He smiled. “I think it’s the fact that we’re jumping into the unknown. I mean, we both know what’s down here: absolutely nothing. But in the dark, it feels different with you.”

I found myself gnawing nervously on my bottom lip as soon as the words left his mouth. Different with you. What did that actually mean? Did I look different in the dark? Did I act differently in the dark? What was it about the night that made things feel different?

“The runway competition starts this week, right?” he asked, breaking me out of my nervous trance. I nodded. “You nervous?”

“Yes,” I admitted for the first time out loud. “So nervous. I keep imagining myself tripping and falling on my face. It seems terrifying to walk down a stage with hundreds of eyes watching you and expecting you to walk with grace. Do I look graceful to you?”

He bumped his shoulder playfully against mine. “Sure you do.
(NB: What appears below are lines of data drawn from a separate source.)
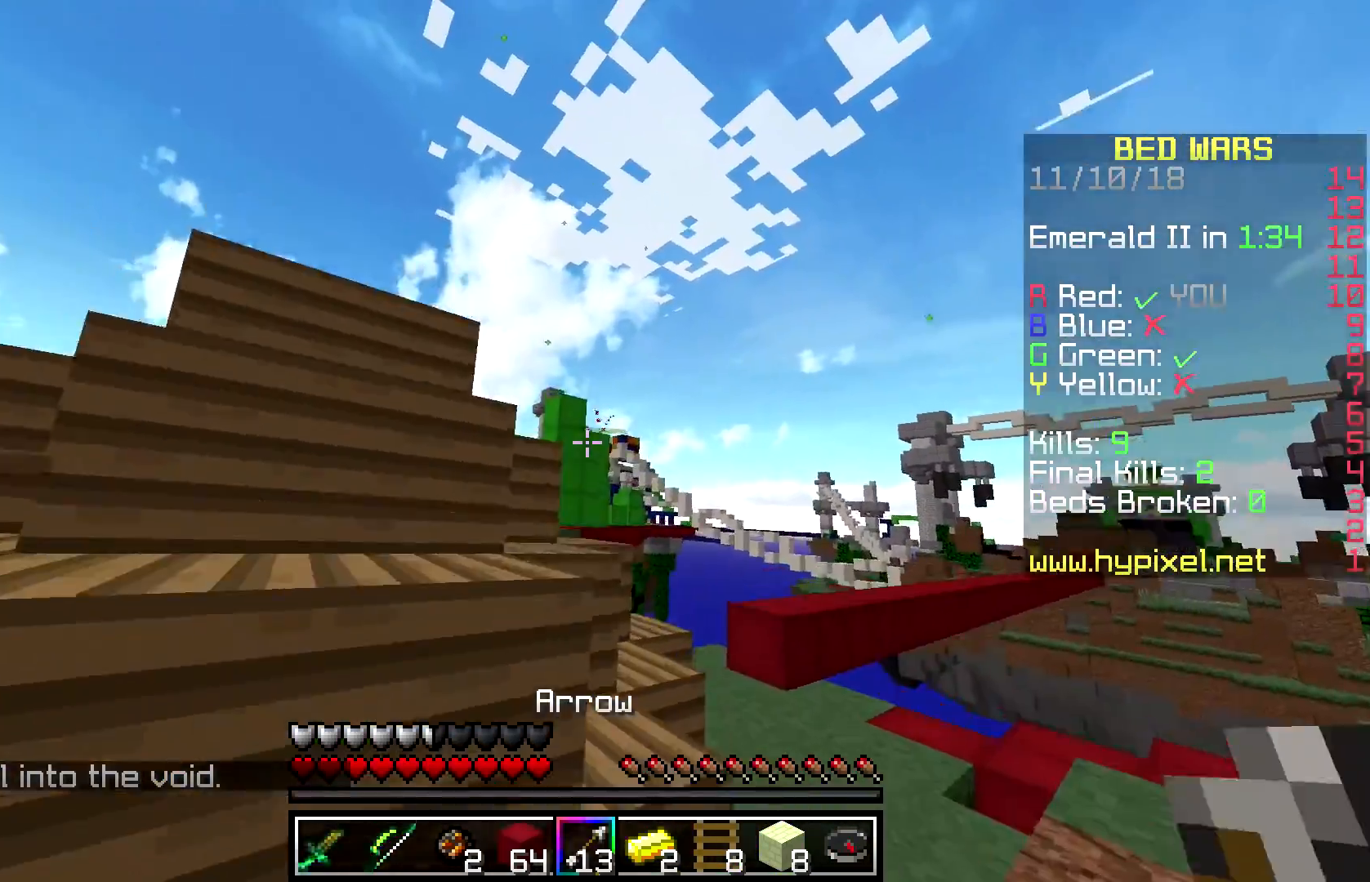
{"keys": ["a", "space", "w"], "mouse": [], "events": [[83, "d", "up"], [167, "a", "down"]]}
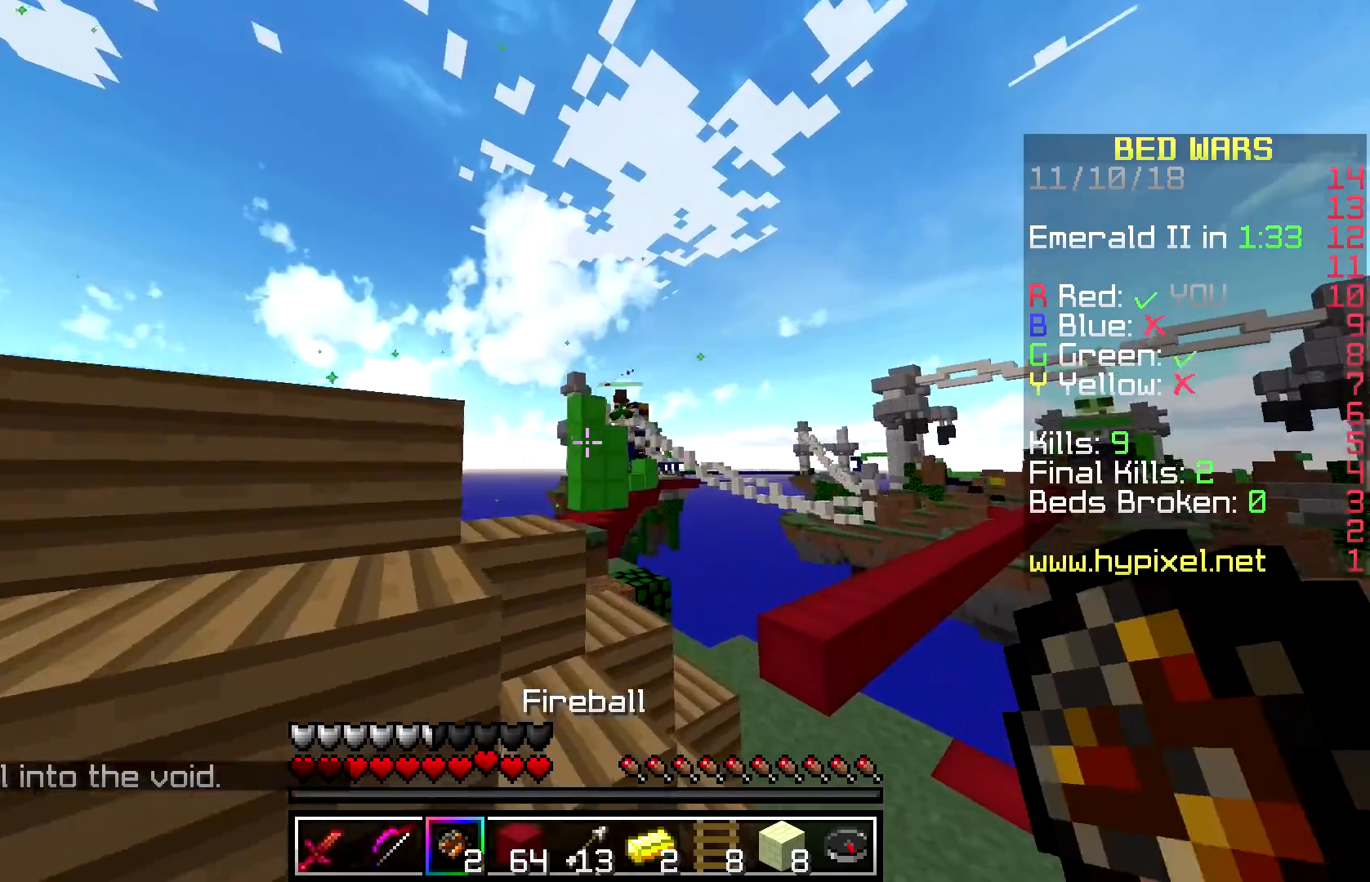
{"keys": ["a", "space", "w"], "mouse": [], "events": [[50, "space", "up"], [183, "mouse_right", "down"], [250, "space", "down"], [383, "mouse_right", "up"]]}
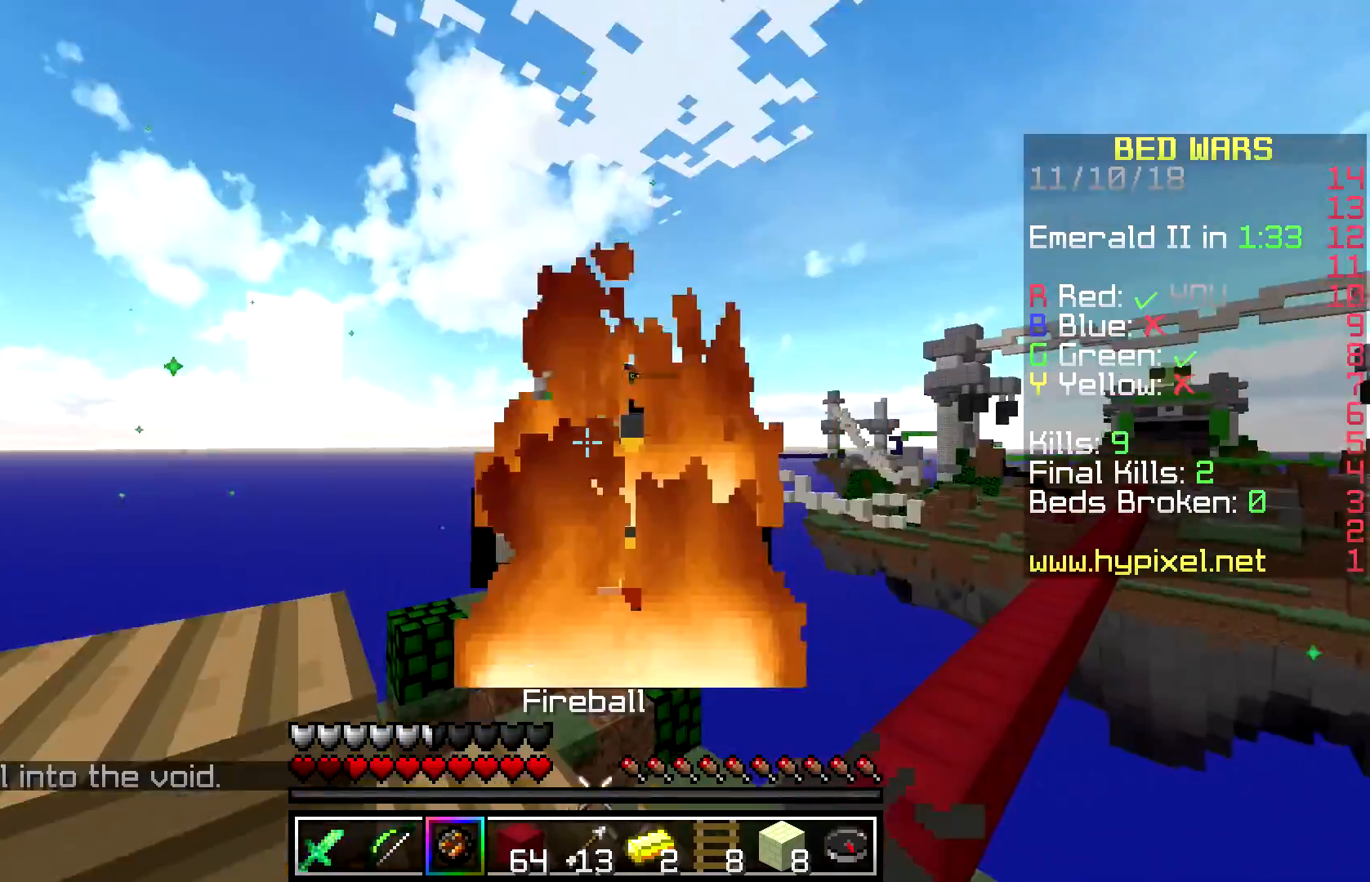
{"keys": ["a", "space"], "mouse": [], "events": [[17, "space", "up"], [100, "w", "up"], [333, "space", "down"]]}
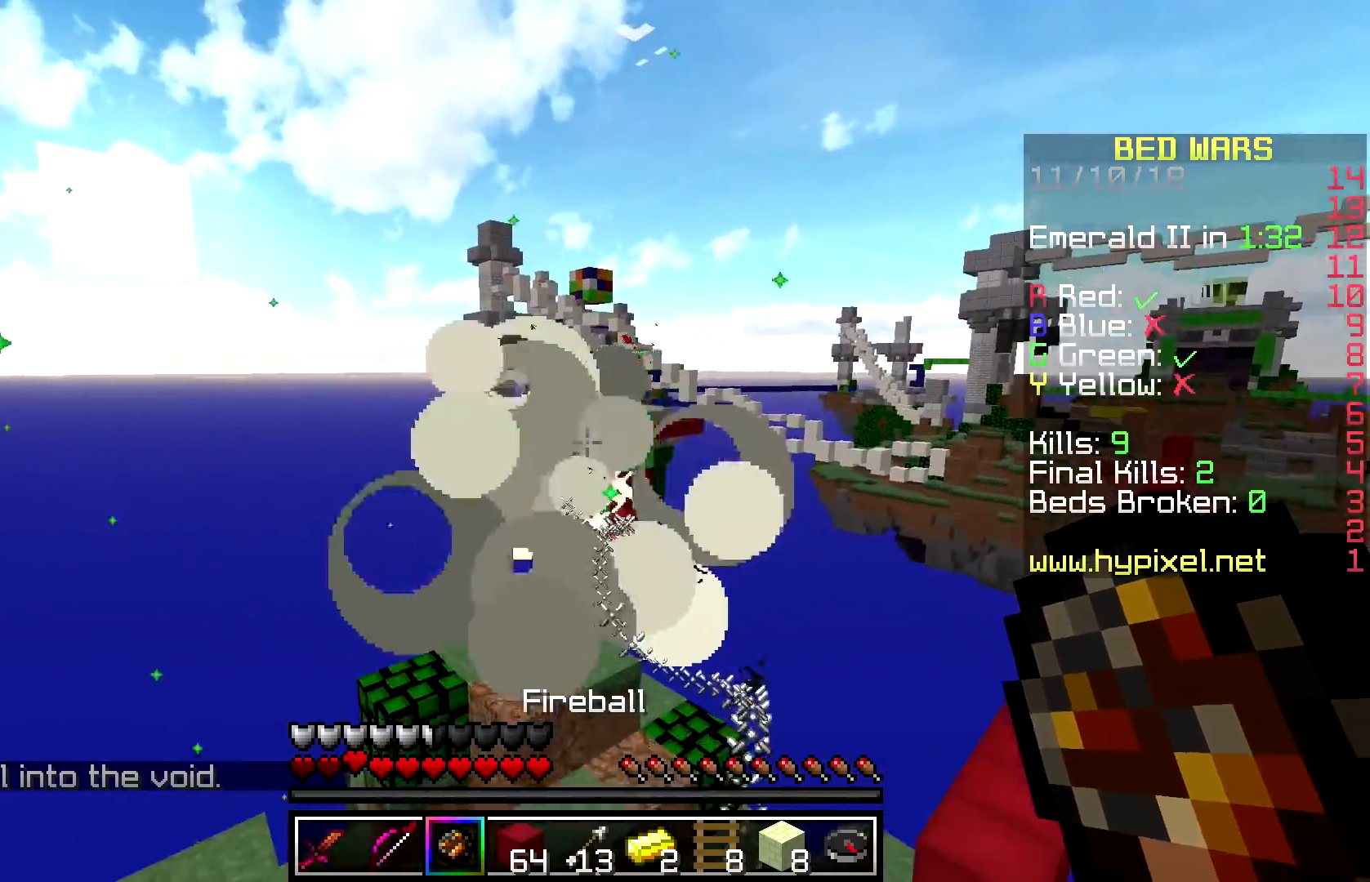
{"keys": [], "mouse": ["right"], "events": [[83, "space", "up"], [150, "a", "up"], [433, "mouse_right", "down"]]}
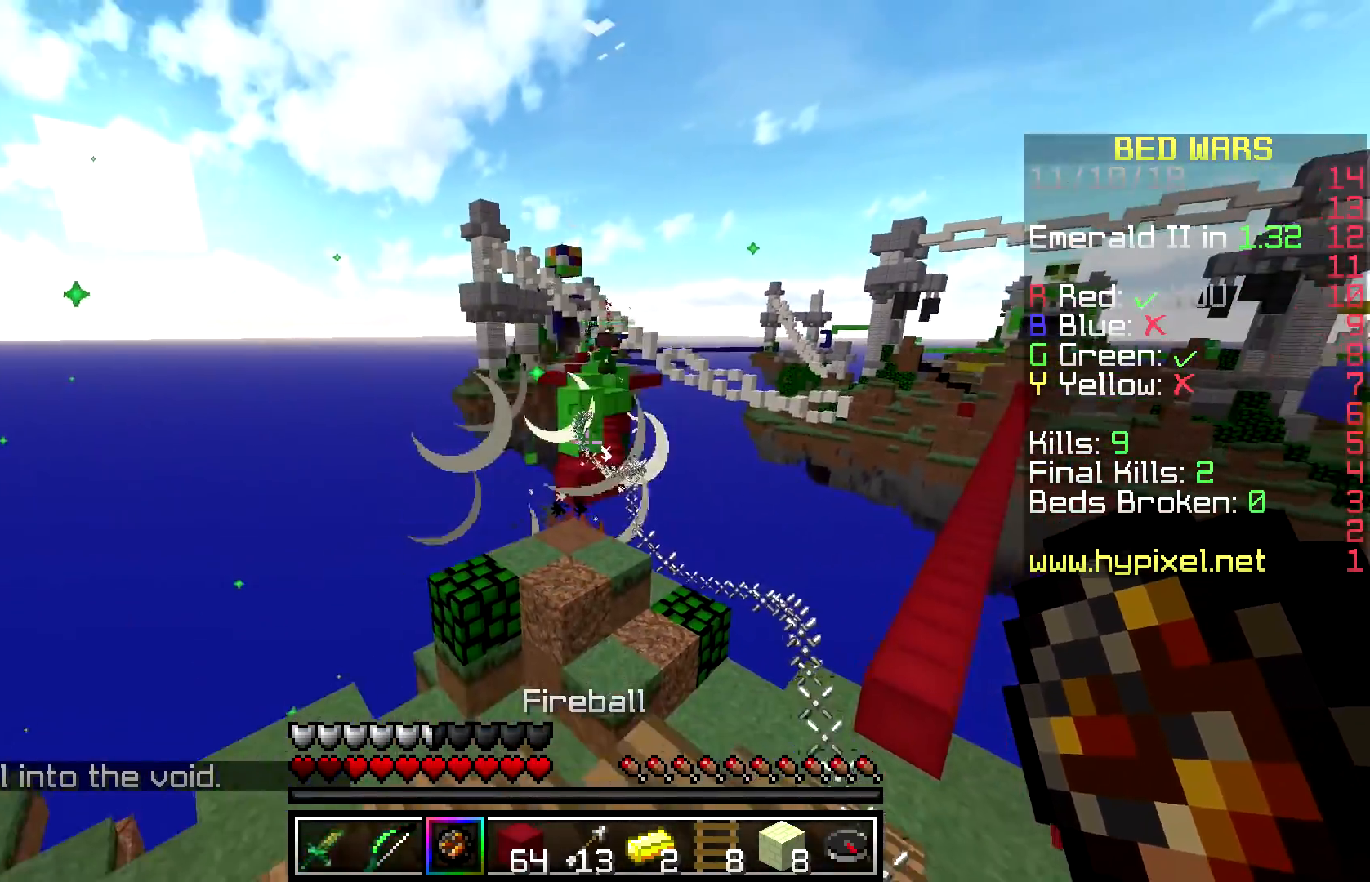
{"keys": [], "mouse": [], "events": [[67, "mouse_right", "up"]]}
You gracefully do your homework, and you gracefully know how to water plants.”

“You’re unbelievable,” I laughed, shaking my head. “I just don’t want to disappoint anyone.”

“I thought you were doing this contest for yourself.”

“I am,” I said, but even I was becoming unsure. I had become so lost in the idea of improvement and impressing everyone that I had forgotten the true reason behind this competition as a whole. I wanted to create my own spotlight. That had been the original purpose of joining this entire competition: to stop feeling like an ant beside my mother, to stop feeling invisible in front of others, and to, essentially, become pretty. Yet now, I realized that my intentions had changed entirely. I wanted to stop feeling so empty. I wanted to stop comparing myself to unrealistic ideals and expectations of beauty. I had gone into this pageant blind and come out wide eyed.

“Then stop worrying about what other people are going to think of you when you walk down that runway. The only opinion that should matter is your own.”

“It’s easier to say out loud versus putting it into action,” I replied, fiddling with my thumbs. “I just wish that I wasn’t so…”

“So…?” he asked, waiting for me to fill in the blank.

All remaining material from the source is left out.